### EXERCISE TEXT ###

Finally, we reached “KU 3.0” in which Amazon introduced Page Flip, to help readers navigate digital books more easily – and bypass erroneous page reads. This led to unscrupulous authors trying something called ‘book-stuffing.’ This is where you’d get authors who’d publish a new book – maybe a 20,000 word novella with a sexy cover and blurb – and then ‘stuff’ the remainder of their digital publication with previously-published stories, content and filler – padding out the pages to a ridiculous degree. And while there may be some legitimate cases for doing this – it does provide more value to the reader – the ones taking advantage of the system would often not even bother with providing meaningful content or bonus material, but would instead fill the remainder of the book with absolute nonsense.
These scammers would then use digital click farms to artificially ‘read’ the pages of their books; once again unfairly inflating the number of pages that appeared to have been read. For a book that’s stuffed with up to 3,000 pages of additional content (and yes, that’s what some were doing), every click bot that finally reaches the end of that ‘stuffed’ book would net the “author” about $15.
And remember, because of how page read payouts are done, that $15 doesn’t come from Amazon’s pocket at all – it comes from the pocket of fellow authors, real authors writing proper books and not scamming the system, by reducing the overall per page payout that is awarded to everyone from the fixed amount of money set aside in the KU payout pool.
Amazon finally responded to this latest scam with something I mentioned earlier – clarifying the rules of publishing and stating that a published eBook can have no more than 10% of its content be ‘bonus’ material. It’s not clear how they intend to enforce this rule – and sketchy authors are already trying to bypass it by adding the word ‘compilation’ to their stuffed books – but it’s yet another step towards ensuring that legitimate authors get paid a fair amount for legitimate page reads; and scammers get left out in the cold.

### SOURCE MATERIAL ###

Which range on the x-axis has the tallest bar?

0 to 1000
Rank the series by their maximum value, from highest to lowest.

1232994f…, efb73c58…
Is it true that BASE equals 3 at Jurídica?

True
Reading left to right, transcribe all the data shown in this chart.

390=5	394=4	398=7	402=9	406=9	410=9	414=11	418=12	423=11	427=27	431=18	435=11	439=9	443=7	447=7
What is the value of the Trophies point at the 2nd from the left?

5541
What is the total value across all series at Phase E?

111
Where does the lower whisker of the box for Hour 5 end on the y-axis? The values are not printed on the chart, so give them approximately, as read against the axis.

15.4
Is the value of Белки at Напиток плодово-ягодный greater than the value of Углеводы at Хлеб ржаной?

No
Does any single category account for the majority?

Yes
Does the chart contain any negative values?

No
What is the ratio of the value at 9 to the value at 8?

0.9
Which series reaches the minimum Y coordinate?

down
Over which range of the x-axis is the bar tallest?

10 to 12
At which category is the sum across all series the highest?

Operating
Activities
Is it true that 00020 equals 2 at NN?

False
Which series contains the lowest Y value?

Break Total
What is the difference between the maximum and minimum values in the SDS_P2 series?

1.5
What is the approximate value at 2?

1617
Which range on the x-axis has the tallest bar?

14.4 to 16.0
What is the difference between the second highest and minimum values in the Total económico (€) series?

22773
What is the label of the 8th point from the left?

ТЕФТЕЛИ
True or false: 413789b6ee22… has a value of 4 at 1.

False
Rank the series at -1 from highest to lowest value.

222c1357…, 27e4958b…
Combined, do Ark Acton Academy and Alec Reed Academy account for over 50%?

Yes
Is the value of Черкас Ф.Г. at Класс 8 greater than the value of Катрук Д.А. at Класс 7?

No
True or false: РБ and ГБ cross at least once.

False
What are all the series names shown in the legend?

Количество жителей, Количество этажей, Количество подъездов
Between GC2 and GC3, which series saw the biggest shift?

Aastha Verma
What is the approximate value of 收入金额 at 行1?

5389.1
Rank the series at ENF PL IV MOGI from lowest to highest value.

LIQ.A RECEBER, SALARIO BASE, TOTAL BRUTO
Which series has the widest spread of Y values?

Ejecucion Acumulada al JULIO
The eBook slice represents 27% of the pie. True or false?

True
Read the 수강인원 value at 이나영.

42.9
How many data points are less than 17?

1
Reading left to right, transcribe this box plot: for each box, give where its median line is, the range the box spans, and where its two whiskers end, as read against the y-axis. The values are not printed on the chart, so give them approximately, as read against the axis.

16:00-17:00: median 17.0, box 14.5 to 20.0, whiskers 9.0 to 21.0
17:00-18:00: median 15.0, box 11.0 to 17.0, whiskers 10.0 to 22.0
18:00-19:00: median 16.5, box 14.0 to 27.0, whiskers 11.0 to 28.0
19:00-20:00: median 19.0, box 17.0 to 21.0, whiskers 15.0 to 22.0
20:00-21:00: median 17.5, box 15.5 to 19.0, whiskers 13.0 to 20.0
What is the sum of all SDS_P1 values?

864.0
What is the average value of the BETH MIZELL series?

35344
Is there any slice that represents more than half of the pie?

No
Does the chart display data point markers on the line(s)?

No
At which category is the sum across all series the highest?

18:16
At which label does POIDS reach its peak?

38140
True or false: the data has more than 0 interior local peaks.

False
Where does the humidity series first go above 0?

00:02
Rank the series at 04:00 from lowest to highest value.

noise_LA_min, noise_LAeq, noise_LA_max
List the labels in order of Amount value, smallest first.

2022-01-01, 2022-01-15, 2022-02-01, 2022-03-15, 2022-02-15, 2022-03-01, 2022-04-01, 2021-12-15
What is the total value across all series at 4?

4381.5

###

PROMPT 1:
Copy the stretch from "Amazon finally responded" through "in the cold." word for word from the passage on Kindle Unlimited book-stuffing.
PROMPT 2:
How would you put this sentence from the passage on Kindle Unlimited book-stuffing into Spanish: "These scammers would then use digital click farms to artificially ‘read’ the pages of their books; once again unfairly inflating the number of pages that appeared to have been read."

RESPONSE 1:
Amazon finally responded to this latest scam with something I mentioned earlier – clarifying the rules of publishing and stating that a published eBook can have no more than 10% of its content be ‘bonus’ material. It’s not clear how they intend to enforce this rule – and sketchy authors are already trying to bypass it by adding the word ‘compilation’ to their stuffed books – but it’s yet another step towards ensuring that legitimate authors get paid a fair amount for legitimate page reads; and scammers get left out in the cold.

RESPONSE 2:
Estos estafadores usarían luego granjas de clics digitales para «leer» artificialmente las páginas de sus libros, inflando una vez más de forma injusta el número de páginas que parecían haber sido leídas.